Paul Giamatti'ye şapka çıkarırken, Rex Pickett'ın romanından yapılan senaryo uyarlamasının da oldukça iyi olduğunu belirtmek isterim. Ne gereksiz uzun sahneler, ne de sığ karakterler mevcut.

Benden 7,5/10 puan.

Cuma, Mart 04, 2005

Strings (2004)

aka İpler

imdb

Bugün (04/03/2005) itibariyle vizyona giren filmimizi, yaklaşık bir hafta kadar önce !f Film Festivali'nde izleme fırsatı bulmuştuk.

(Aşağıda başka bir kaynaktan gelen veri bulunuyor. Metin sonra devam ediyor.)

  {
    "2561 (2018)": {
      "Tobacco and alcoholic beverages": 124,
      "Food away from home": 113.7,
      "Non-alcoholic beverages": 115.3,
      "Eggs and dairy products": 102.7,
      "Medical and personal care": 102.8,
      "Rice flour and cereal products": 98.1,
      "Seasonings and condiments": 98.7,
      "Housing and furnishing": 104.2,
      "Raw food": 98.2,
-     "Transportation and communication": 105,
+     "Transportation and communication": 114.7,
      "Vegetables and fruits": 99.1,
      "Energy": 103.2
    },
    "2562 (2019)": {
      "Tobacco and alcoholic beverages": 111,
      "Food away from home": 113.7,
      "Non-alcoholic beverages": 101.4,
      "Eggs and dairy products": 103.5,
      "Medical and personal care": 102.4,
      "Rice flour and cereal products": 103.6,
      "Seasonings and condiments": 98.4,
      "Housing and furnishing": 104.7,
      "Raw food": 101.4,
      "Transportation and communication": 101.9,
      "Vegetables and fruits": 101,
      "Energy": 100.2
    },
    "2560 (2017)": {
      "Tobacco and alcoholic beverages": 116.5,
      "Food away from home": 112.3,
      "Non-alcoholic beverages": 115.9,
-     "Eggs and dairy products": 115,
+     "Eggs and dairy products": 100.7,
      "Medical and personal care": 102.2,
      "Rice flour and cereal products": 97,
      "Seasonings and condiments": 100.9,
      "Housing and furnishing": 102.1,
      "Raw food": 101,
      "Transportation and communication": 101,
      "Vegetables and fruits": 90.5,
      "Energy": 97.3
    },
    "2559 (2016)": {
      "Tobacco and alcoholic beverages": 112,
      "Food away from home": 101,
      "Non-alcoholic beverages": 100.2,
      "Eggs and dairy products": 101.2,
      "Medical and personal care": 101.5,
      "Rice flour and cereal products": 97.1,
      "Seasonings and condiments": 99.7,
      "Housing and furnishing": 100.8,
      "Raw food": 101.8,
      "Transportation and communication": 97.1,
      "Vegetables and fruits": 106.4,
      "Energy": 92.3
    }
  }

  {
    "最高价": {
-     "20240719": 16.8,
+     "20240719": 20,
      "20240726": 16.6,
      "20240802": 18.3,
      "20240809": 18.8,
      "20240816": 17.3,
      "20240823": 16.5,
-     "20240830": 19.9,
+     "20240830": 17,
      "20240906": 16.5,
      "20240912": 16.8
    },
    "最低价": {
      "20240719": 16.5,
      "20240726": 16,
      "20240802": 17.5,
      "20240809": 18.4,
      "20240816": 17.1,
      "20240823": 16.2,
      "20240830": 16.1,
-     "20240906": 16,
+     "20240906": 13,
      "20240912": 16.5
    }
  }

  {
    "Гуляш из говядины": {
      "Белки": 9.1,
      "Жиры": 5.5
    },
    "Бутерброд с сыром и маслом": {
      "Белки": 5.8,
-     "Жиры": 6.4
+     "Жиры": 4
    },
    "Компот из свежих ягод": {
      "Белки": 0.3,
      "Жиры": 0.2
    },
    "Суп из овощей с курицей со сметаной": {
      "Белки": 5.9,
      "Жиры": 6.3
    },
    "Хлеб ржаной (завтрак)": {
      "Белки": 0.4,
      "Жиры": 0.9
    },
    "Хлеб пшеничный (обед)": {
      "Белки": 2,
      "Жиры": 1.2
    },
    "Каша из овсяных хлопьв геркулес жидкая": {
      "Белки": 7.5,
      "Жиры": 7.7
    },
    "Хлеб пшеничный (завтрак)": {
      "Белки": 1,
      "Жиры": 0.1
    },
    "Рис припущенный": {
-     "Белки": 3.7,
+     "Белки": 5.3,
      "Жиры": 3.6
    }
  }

Konsept olarak tam olarak ne bekleyeceğimizi bilemeden gittiğimizden belki de bizleri oldukça etkiledi. Şiddetle de büyük/küçük herkese tavsiye edebilirim rahatlıkla. Eminim karakterleri, filmin çok depresif olmayan ancak bir çok şeyi içinde barındıran felsefesini ve özellikle müziklerini oldukça beğeneceksinizdir.

Benden şahsen 8/10 aldı.

Buradan sonra ki kısımda filmin konusu/senaryosundan ama daha da önemlisi felsefesinden biraz bahsedeceğim. Filmi bir sürpriz olarak 'embrace' etmek isteyenlerin kaçınmasını tavsiye ediyorum. Ancak hala ikna olmadıysanız ya da filmi zaten izediyseniz buyrun ikinci kısma.

***

Hafif Hollywood vari bir ortaçağ hikayesini konu alan (savaşan uluslar, kayıp prens, vs.) bir senaryo var belki elimizde ancak gerçekten bu senaryonun işleniş biçimi diğerlerinden olduça farklı.

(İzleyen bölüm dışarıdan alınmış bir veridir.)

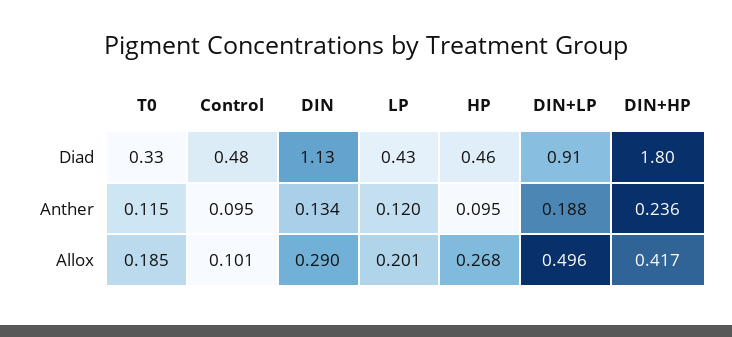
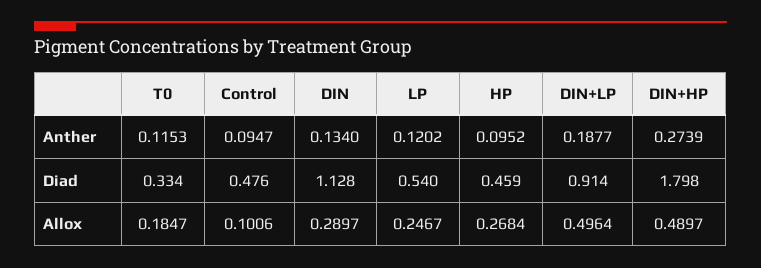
  {
    "T0": {
      "Diad": 0.334,
      "Anther": 0.1153,
      "Allox": 0.1847
    },
    "Control": {
      "Diad": 0.476,
      "Anther": 0.0947,
      "Allox": 0.1006
    },
    "DIN": {
      "Diad": 1.128,
      "Anther": 0.134,
      "Allox": 0.2897
    },
    "LP": {
-     "Diad": 0.43,
+     "Diad": 0.54,
      "Anther": 0.1202,
-     "Allox": 0.201
+     "Allox": 0.2467
    },
    "HP": {
      "Diad": 0.459,
      "Anther": 0.0952,
      "Allox": 0.2684
    },
    "DIN+LP": {
      "Diad": 0.914,
      "Anther": 0.1877,
      "Allox": 0.4964
    },
    "DIN+HP": {
      "Diad": 1.798,
-     "Anther": 0.236,
+     "Anther": 0.2739,
-     "Allox": 0.417
+     "Allox": 0.4897
    }
  }

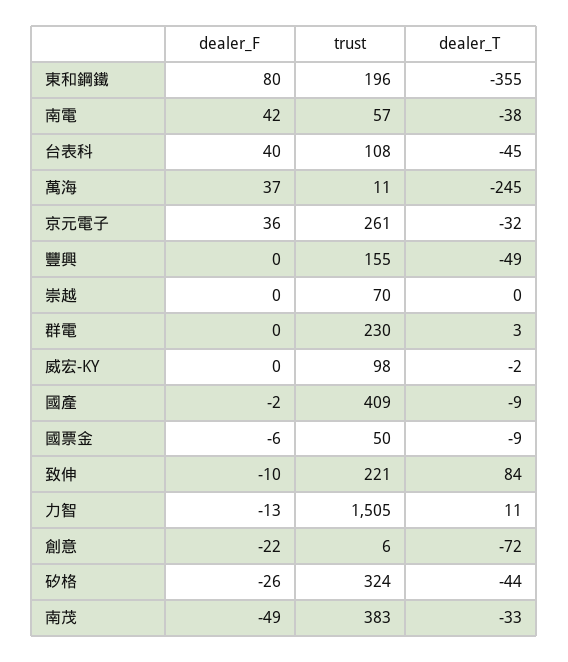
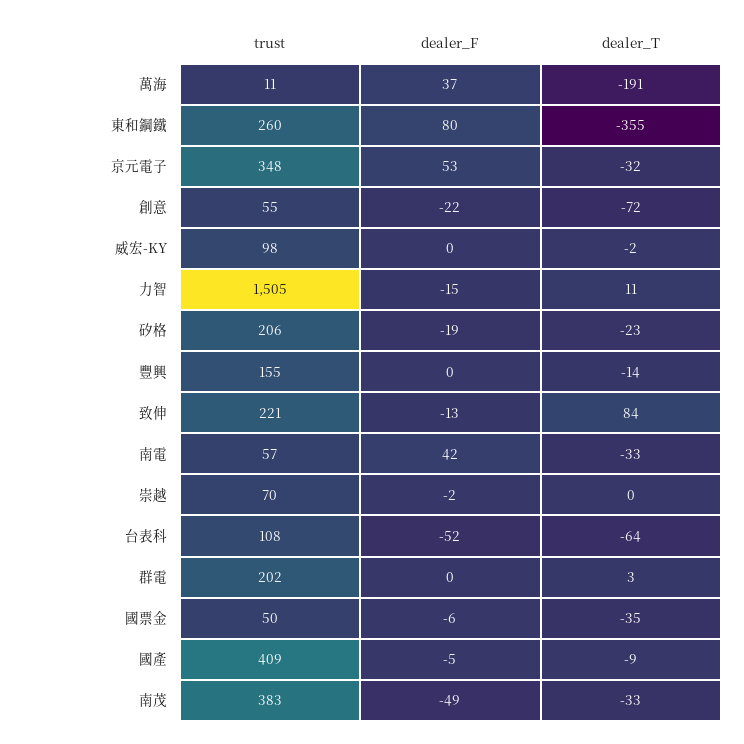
  {
    "dealer_F": {
      "東和鋼鐵": 80,
      "南電": 42,
-     "台表科": 40,
+     "台表科": -52,
      "萬海": 37,
-     "京元電子": 36,
+     "京元電子": 53,
      "豐興": 0,
-     "崇越": 0,
+     "崇越": -2,
      "群電": 0,
      "威宏-KY": 0,
-     "國產": -2,
+     "國產": -5,
      "國票金": -6,
-     "致伸": -10,
+     "致伸": -13,
-     "力智": -13,
+     "力智": -15,
      "創意": -22,
-     "矽格": -26,
+     "矽格": -19,
      "南茂": -49
    },
    "trust": {
-     "東和鋼鐵": 196,
+     "東和鋼鐵": 260,
      "南電": 57,
      "台表科": 108,
      "萬海": 11,
-     "京元電子": 261,
+     "京元電子": 348,
      "豐興": 155,
      "崇越": 70,
-     "群電": 230,
+     "群電": 202,
      "威宏-KY": 98,
      "國產": 409,
      "國票金": 50,
      "致伸": 221,
      "力智": 1505,
-     "創意": 6,
+     "創意": 55,
-     "矽格": 324,
+     "矽格": 206,
      "南茂": 383
    },
    "dealer_T": {
      "東和鋼鐵": -355,
-     "南電": -38,
+     "南電": -33,
-     "台表科": -45,
+     "台表科": -64,
-     "萬海": -245,
+     "萬海": -191,
      "京元電子": -32,
-     "豐興": -49,
+     "豐興": -14,
      "崇越": 0,
      "群電": 3,
      "威宏-KY": -2,
      "國產": -9,
-     "國票金": -9,
+     "國票金": -35,
      "致伸": 84,
      "力智": 11,
      "創意": -72,
-     "矽格": -44,
+     "矽格": -23,
      "南茂": -33
    }
  }

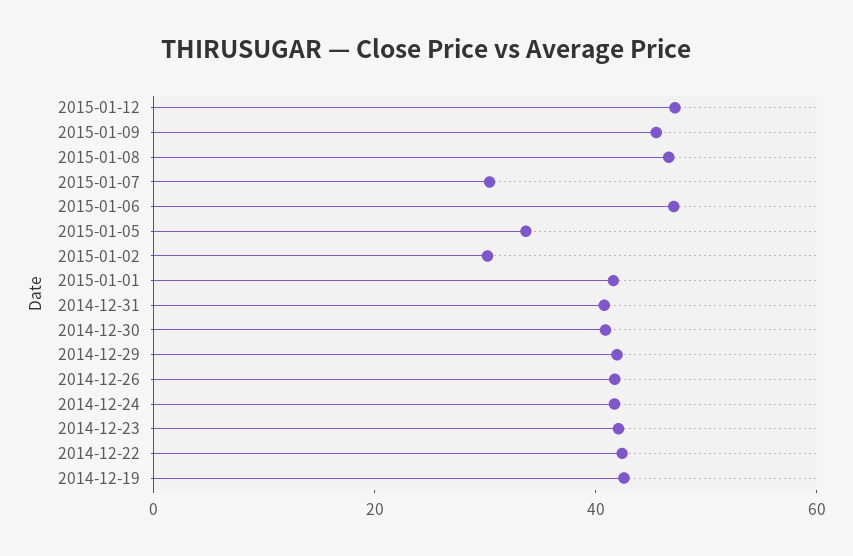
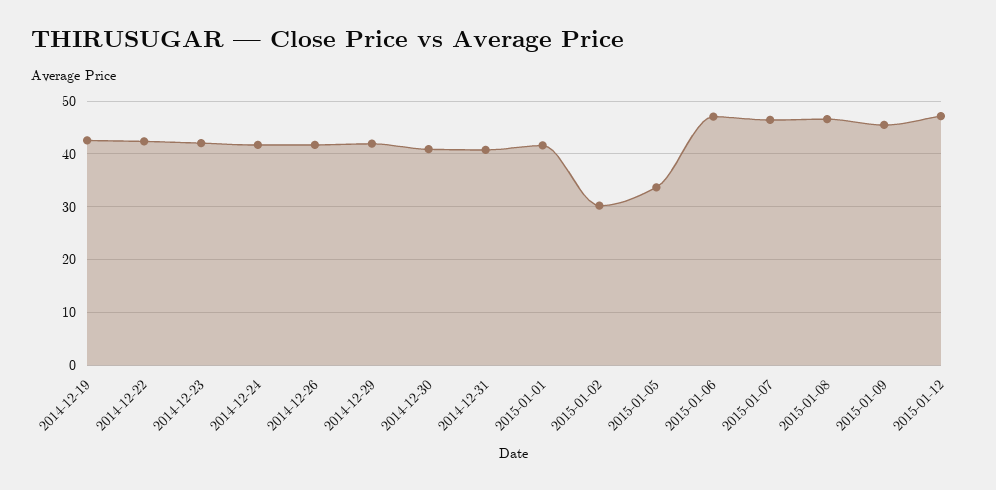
  {
    "2015-01-12": 48,
    "2015-01-09": 46,
    "2015-01-08": 46,
-   "2015-01-07": 30,
+   "2015-01-07": 46,
    "2015-01-06": 48,
    "2015-01-05": 34,
    "2015-01-02": 30,
    "2015-01-01": 42,
    "2014-12-31": 40,
    "2014-12-30": 40,
    "2014-12-29": 42,
    "2014-12-26": 42,
    "2014-12-24": 42,
    "2014-12-23": 42,
    "2014-12-22": 42,
    "2014-12-19": 42
  }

Zaten ilk kareden itibaren filmin ismine yakışır bir biçimde bir kukla filmi olduğunu görüyoruz. Kısa süre içerisinde, kuklalar, yapıldıkları malzemeleri, yüz hatları, kostümleri, oldukça 'smooth' hareketleri ve müziğin teşvikiyle gerçek birer karaktere dönüşüyorlar.

Bunları görüp beğendikten sonra, bizi asıl çarpan tüm bu kukla konseptinin, kuklalar için de varolması. Bu ne demek şimdi?

Söylemek istediğim, kuklalarda farkındalar, iplerle gökyüzünden sallandıklarından, ya da bir kılıçla öncelikle birbirlerinin 'headstring' ine, yani kafayı taşıyan ipe, saldırıyorlar. Çünkü bu o kuklanın direkt ölümüne neden oluyor.

Kuklaların, kuklalıklarını bilmeleri, filmin tüm yapısını, çehresini, dinamiğini muazzam ölçüde değiştiriyor. Bir çok alışagelmiş temayı (bilinçli) kuklaların gözüyle görmek olaylara başka bir perspektiften bakabilmeyi, bazı olayları sadeleştirmeyi bazılarını ise tahmin edilmeyecek boyutlarda komplikeleştirmeyi başarıyor.

Daha fazla detaya girmeyeyim. Umarım beğenirsiniz.